OK, all kidding aside, I feel that a photograph should tell a story when we look at it and the best way to approach a critique is to determine what the story is and ask the question, “Could it have been told any differently?”.  Our goal should be to support one another and help each other grow.

For a more technical answer to how to critique, link to


3 Replies to “To critique or not to critique…”

  1. nicely said dear, there are alot of people who think that the amount of money spent on equipment means something, (well it does if you what to do with it) but just having the means and a cold shot will not make it… sorry, a great shot and a beautiful picture from any camera is a beautiful picture if we all have the idea of what is real.

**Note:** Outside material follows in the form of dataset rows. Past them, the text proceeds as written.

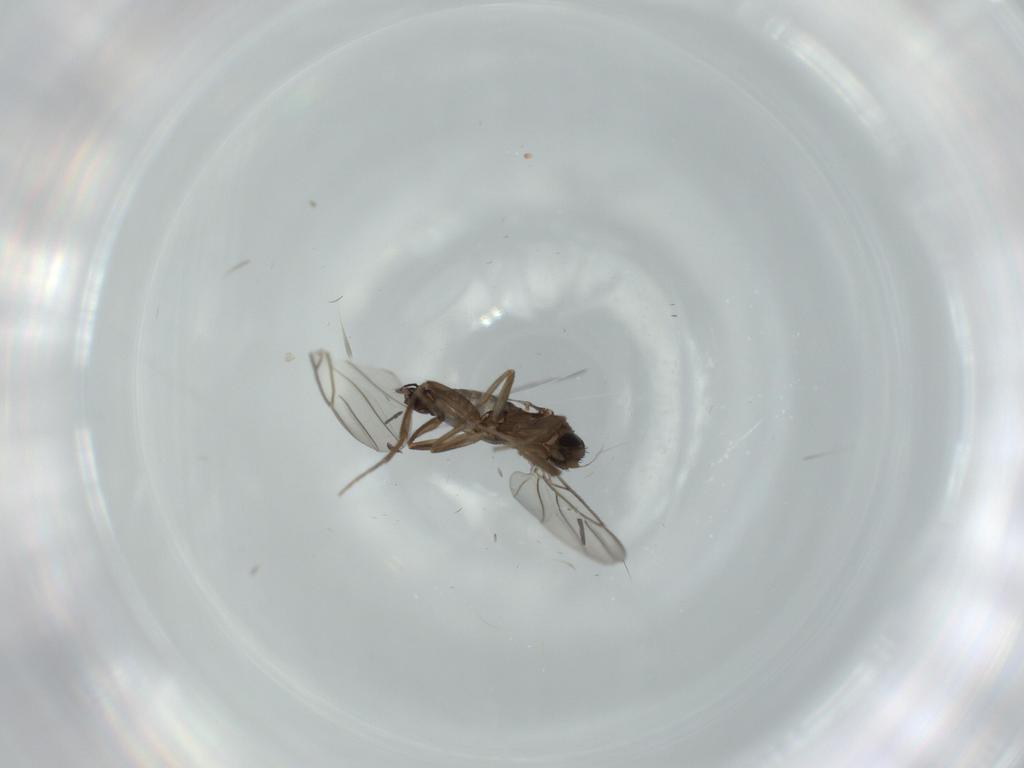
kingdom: Animalia
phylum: Arthropoda
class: Insecta
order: Diptera
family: Sciaridae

    Date: Sat, 13 Oct 2012 22:54:06 +0000 To:

  2. Nice post Andrea! I absolutely agree with the “support one another” approach in photography. Sometimes I think there’s too much negativity floating around in photography circles (mainly online or in photography forums). I think it’s healthy to take a break from hearing other people’s feedback and to look inward. If what you are doing or your approach to photography makes you happy, then it shouldn’t matter what other people think. Keep up the great work!

    1. Thanks Steve. I think there are times when the best comment that can be made is just simply “pretty”, or “beautiful”. When I look at photos, I don’t look at every little pixel and pick it a part, I just look at how it makes me feel. Sometimes simple is best.